» **Selected text**
The computational element consists of an adder/subtracter which is controlled by the input $x_i$ and an accumulator which is used for storing the partial sum $PS$.

This computational element receives the synaptic weights one by one and, at each time, applies the value of the corresponding input and accumulates the result.

There is no need of multiplier since the input $x_i$ is binary. The content of the lowest register in the weight register array is added or subtracted with the content of the $PS$ register - accumulator - depending on the value of $x_i$.

The partial sum $PS$ in the accumulator, which is cleared at the beginning of the computation with $ILP$, is obtained as follows:

$$PS_j(k) = \begin{cases} S_j(k-1) + T_{ji} & \text{if } x_j = 1 \\ S_j(k-1) - T_{ji} & \text{if } x_j = 0 \end{cases}$$

where:

$$i = (j + k) \mod N, \quad PS_j = PS_j(N), \quad PS_j(0) = 0$$

Then the shift pulse $SP$ is applied to the input register and to the ring array of synaptic weight registers.

The same $SP$ controls the accumulator to receive the partial sum from the adder/subtracter. After $N$-1 such cycles, one computation is over and the result - $Net_j$ - will be available in the accumulator.

The $N$-stage change of the accumulator is ignored, since it is due to the synaptic weight $w_{ji}$. The hard limiter thresholding has to be done with the $Net_j$ output.

The accumulator content is a 2's complemented binary number whose most significant bit is the sign bit. If the sign bit is inverted using a binary inverter, we get the required $V_j$ output.

After $N$-1 partial computations the sign bit of the accumulator is loaded into the output register.

This is controlled by the output load pulse $OLP$, which is appeared after $N$-1 shift operations by $SP$. $V_j$ obtained after one computation is fed back to the input register and computations are repeated until convergence.

The convergence is reached when $SCP$ - stop computation pulse - becomes 0.

A computation phase consists of the following steps:

- each input $x_j$ is cycling from one neurone to its neighbour;
- each $x_j$ going through a processing element is multiplied with $T_{ji}$ and the result is involved to the local partial sum;
- the threshold function is applied;
- this procedure is repeated until convergence.
II. GENERALISED SYSTEM BOTH FOR
TRAINING AND COMPUTATION

The previous chapter described two architectures for implementation the training and computation part of the Hopfield neural net behaviour.

The construction of physical system based on these foundations requires a solution to combine two parts of the Hopfield algorithm. It is necessary to add one control signal $T/C$ to drive the right phase. When $T/C$ is 1, the network receives the exemplar patterns for training and functions as explained earlier.

When $T/C$ is 0, the network receives the error pattern and computes the output till it converges to a stable state. While the network is doing the recognition process, the data in the weight register array bypass the up/down counter.

During training weights go through the up/down counter and update their values according to the equations shown before.

The previous chapter described how the single neurone is implemented and how it works. The whole Hopfield net is constructed as fully interconnected slabs like this one. Each slab is connected to another one using only two signals. The first signal connects input registers to satisfy the exclusive-or function to drive up/down counter during training part of the algorithm and to deliver the second datum for adder/subtractor when the net realises computation. The second signal generated during computation with the output of the single slab is necessary to produce $SCP$ (Stop Computation Pulse). It seems that the structure can be very easy extended to any number of neurones, but it isn't true. We can notice at the Fig. 2. - related to training part - and at the Fig. 3. - related to computation part - a lot of different signals which are necessary for normal work.

» **Stored data**

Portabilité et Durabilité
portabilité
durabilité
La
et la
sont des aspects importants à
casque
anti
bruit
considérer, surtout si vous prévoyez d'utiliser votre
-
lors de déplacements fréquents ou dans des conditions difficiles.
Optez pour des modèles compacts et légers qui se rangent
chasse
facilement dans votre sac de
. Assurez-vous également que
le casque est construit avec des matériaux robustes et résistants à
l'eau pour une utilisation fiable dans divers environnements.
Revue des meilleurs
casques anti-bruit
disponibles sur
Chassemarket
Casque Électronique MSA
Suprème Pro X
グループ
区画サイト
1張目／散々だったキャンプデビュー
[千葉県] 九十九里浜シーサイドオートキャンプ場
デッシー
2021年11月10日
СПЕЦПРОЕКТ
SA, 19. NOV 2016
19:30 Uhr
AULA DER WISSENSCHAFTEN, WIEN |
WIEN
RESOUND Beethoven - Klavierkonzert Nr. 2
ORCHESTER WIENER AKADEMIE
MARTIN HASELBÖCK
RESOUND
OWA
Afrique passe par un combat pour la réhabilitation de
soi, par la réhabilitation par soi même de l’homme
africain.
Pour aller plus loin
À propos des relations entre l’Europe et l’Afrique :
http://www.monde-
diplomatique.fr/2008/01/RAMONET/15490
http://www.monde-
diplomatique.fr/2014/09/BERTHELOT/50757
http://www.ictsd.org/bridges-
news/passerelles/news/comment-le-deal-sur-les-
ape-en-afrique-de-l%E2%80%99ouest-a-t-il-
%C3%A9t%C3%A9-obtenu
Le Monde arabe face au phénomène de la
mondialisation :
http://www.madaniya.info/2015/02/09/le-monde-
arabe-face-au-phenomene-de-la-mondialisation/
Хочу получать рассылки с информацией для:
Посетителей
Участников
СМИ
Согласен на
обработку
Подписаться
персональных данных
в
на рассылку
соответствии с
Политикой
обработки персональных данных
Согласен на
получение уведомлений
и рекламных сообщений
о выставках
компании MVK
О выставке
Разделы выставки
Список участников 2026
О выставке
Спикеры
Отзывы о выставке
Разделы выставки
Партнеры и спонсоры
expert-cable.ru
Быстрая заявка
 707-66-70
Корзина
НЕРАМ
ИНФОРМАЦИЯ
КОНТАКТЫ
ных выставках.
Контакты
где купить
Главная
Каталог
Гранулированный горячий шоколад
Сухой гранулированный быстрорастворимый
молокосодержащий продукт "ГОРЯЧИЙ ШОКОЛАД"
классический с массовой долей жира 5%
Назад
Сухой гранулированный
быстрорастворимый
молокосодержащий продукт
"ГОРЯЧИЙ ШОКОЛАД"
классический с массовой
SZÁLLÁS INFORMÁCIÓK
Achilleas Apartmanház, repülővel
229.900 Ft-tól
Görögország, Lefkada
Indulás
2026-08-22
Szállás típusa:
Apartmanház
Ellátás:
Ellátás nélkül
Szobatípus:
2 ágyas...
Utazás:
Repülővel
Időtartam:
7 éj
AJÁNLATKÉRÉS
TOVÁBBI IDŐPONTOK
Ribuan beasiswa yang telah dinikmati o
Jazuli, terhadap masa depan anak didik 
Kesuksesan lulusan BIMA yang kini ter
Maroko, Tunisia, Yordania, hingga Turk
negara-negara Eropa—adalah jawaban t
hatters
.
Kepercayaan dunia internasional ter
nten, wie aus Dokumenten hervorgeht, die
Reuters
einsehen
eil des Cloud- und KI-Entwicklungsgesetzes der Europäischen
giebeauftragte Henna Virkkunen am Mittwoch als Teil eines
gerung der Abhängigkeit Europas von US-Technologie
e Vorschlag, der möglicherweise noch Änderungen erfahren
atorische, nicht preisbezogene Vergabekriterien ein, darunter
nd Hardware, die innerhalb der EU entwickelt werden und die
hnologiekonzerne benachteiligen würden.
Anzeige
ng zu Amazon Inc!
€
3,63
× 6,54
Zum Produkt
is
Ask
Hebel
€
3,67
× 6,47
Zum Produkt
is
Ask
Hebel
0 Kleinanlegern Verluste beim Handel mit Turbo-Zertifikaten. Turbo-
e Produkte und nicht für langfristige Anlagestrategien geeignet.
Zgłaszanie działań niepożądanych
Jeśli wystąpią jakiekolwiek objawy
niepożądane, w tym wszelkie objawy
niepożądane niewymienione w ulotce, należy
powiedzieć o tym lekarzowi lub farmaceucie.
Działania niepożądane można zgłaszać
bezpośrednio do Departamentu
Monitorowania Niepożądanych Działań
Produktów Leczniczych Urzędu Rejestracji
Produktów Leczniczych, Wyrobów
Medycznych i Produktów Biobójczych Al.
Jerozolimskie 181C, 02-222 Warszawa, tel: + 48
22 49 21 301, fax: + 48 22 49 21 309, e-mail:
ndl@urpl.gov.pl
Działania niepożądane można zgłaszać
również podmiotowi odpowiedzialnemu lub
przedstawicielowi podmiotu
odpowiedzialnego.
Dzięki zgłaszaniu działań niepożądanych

» **What the task requires**
Repeat the Hopfield hardware text from "The same $SP$" up to and including "required $V_j$ output.", changing every "accumulator" to "summing register".

» **Exercise output**
The same $SP$ controls the summing register to receive the partial sum from the adder/subtracter. After $N$-1 such cycles, one computation is over and the result - $Net_j$ - will be available in the summing register.

The $N$-stage change of the summing register is ignored, since it is due to the synaptic weight $w_{ji}$. The hard limiter thresholding has to be done with the $Net_j$ output.

The summing register content is a 2's complemented binary number whose most significant bit is the sign bit. If the sign bit is inverted using a binary inverter, we get the required $V_j$ output.